A well-defined efficiency measure for dealing with closest targets in DEA

•An unsolved question in the Data Envelopment Analysis (DEA) literature is whether there exists a well-defined efficiency measure based on closest targets.•We propose a solution for this question for output-oriented models.•We show that a new definition of the Russell output measure satisfies an interesting set of properties and, consequently, it is well-defined.•In order to proof our results we need to work with full dimensional efficient facets (FDEFs).•Through an empirical example we show that substantial differences between the targets are obtained whether we use the traditional or the new Russell measure.

The problem of deriving the closest projection to the efficient frontier has been one of the relevant issues in recent Data Envelopment Analysis (DEA) literature.

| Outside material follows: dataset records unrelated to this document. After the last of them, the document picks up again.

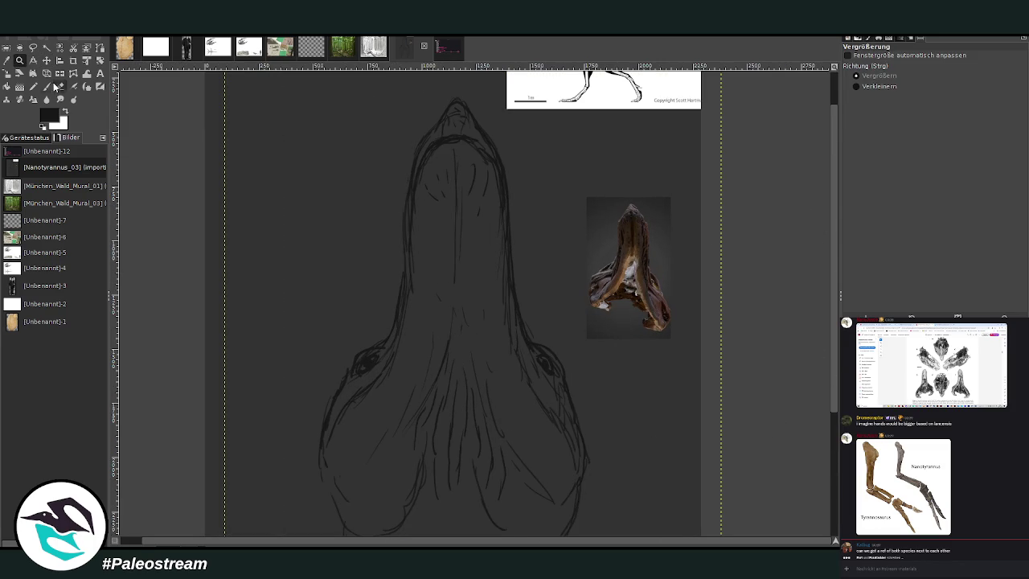
click(46, 86)
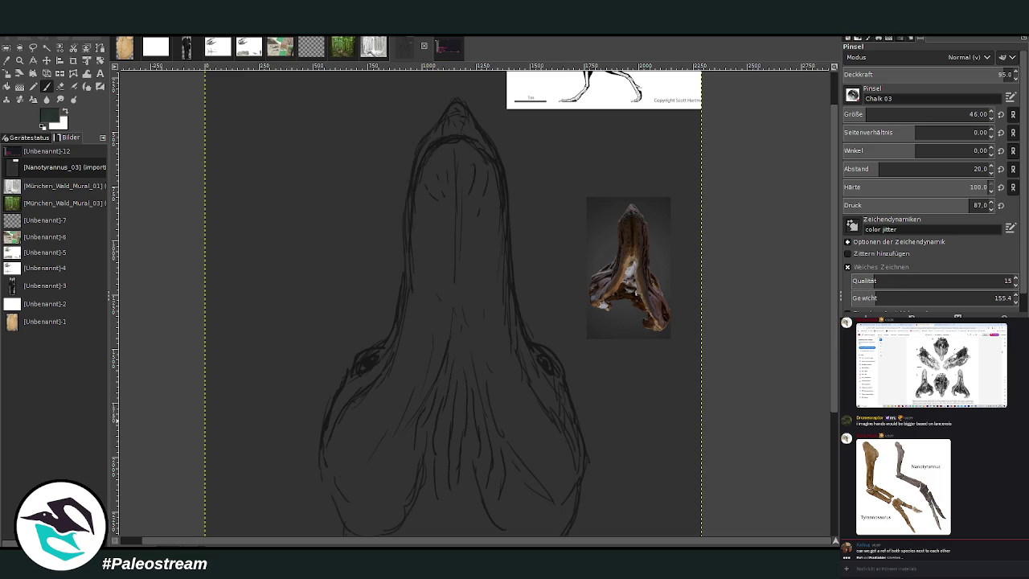
Bucket-fill the background behind the sketch dark green, then switch back to the Paintbrush
click(7, 86)
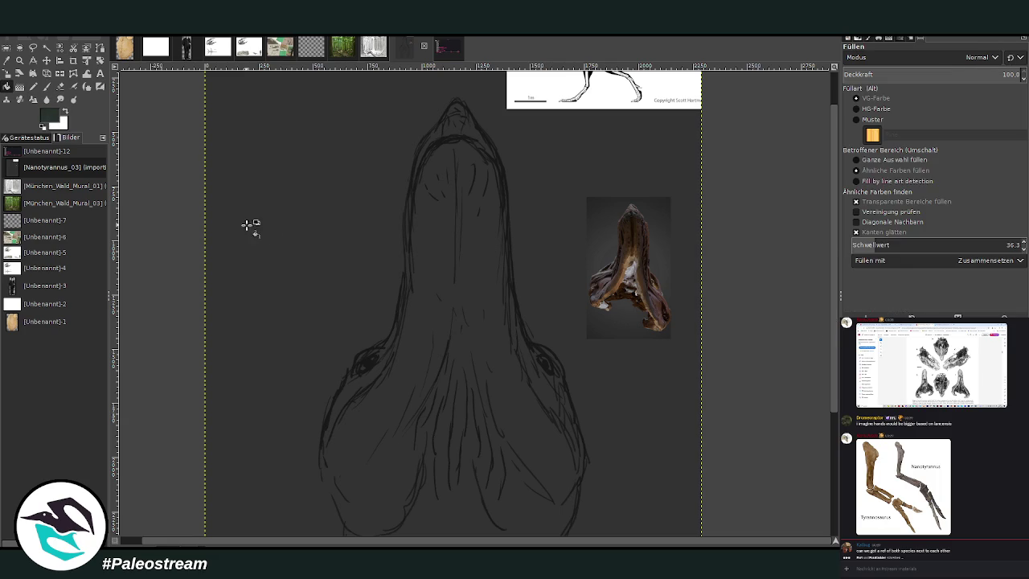
click(296, 254)
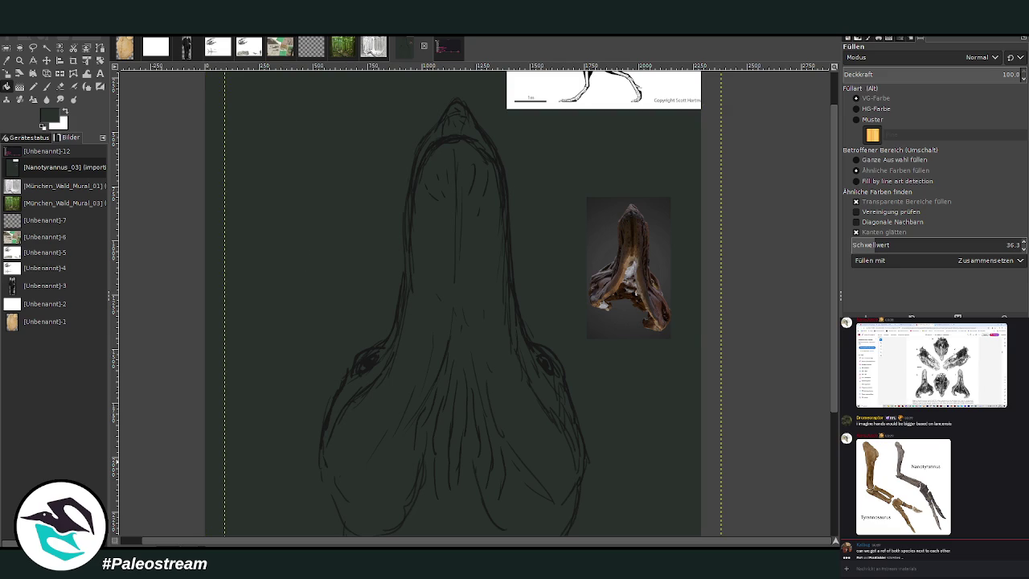
click(47, 86)
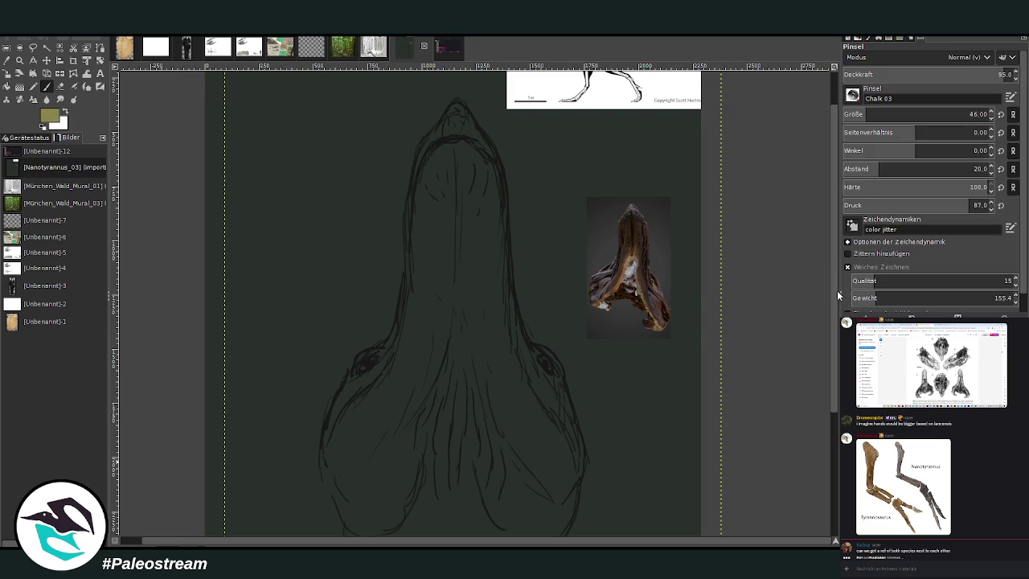
scroll(865, 115, up, 5)
scroll(829, 153, down, 3)
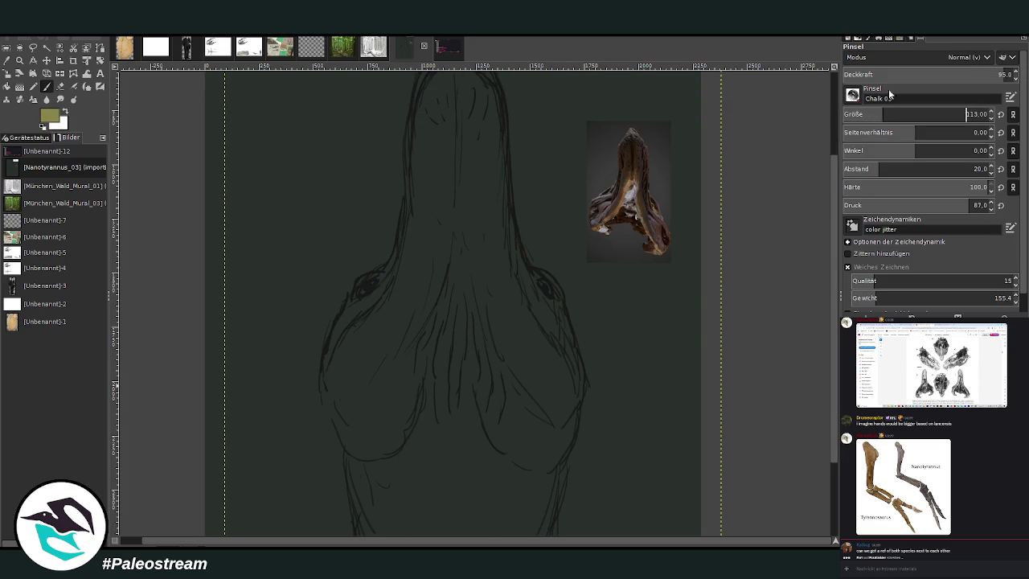
scroll(916, 71, down, 5)
Paint olive chalk strokes down the throat between the jaws, widening right and upward
mouse_move(445, 333)
mouse_down()
mouse_move(441, 384)
mouse_move(430, 331)
mouse_up()
scroll(924, 114, up, 10)
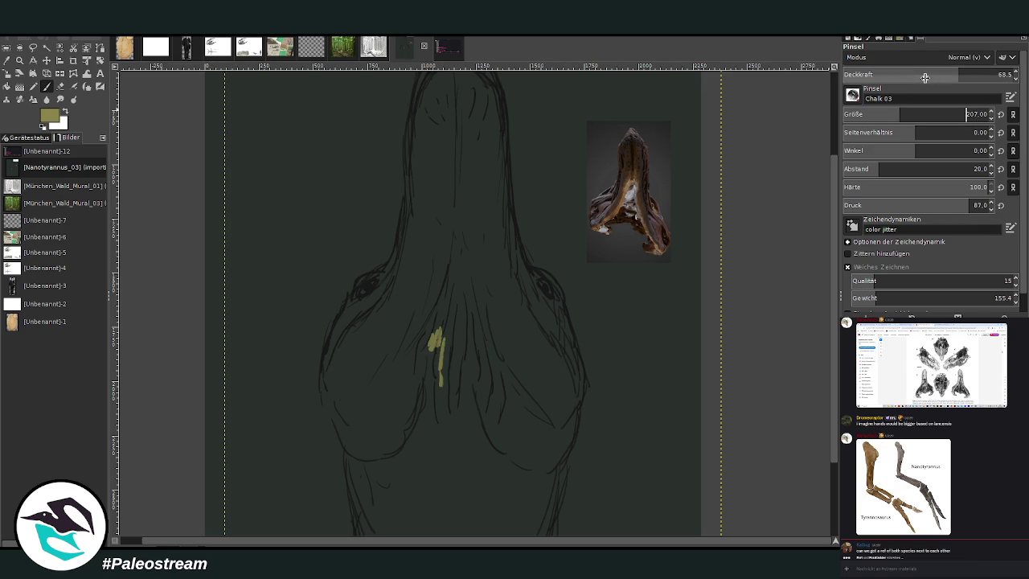
scroll(924, 74, down, 5)
mouse_move(427, 377)
mouse_down()
mouse_move(443, 384)
mouse_move(457, 338)
mouse_move(456, 414)
mouse_move(466, 284)
mouse_move(482, 421)
mouse_move(495, 377)
mouse_move(472, 277)
mouse_move(416, 346)
mouse_move(423, 420)
mouse_move(437, 419)
mouse_move(436, 442)
mouse_move(471, 394)
mouse_move(471, 443)
mouse_move(495, 436)
mouse_move(460, 450)
mouse_move(420, 447)
mouse_move(430, 461)
mouse_up()
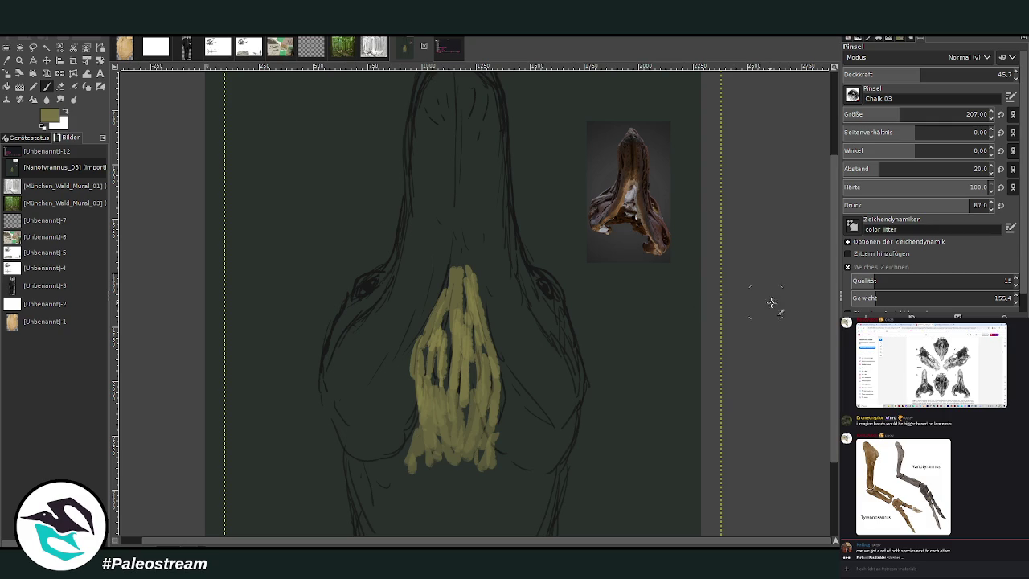
mouse_move(461, 404)
mouse_down()
mouse_move(471, 361)
mouse_move(491, 445)
mouse_up()
mouse_move(417, 407)
mouse_down()
mouse_move(443, 281)
mouse_move(462, 269)
mouse_move(501, 438)
mouse_move(485, 404)
mouse_move(434, 375)
mouse_move(385, 395)
mouse_up()
Spread olive paint across the throat's bottom and down its lower right edge
scroll(748, 271, down, 3)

One of the challenges related to this issue is to find a ‘well-defined’ efficiency measure. Overall, this means that the measure should satisfy a set of interesting properties from an economical and mathematical point of view. Regarding this point, an unsettled question so far is whether there exists a well-defined efficiency measure based on closest targets in DEA. Working on this problem, in this paper we show a solution for output-oriented models. In particular, we prove that, working with full dimensional efficient facets (FDEFs), a new Russell output measure of technical efficiency satisfies the general requirements that every well-defined efficiency measure should meet.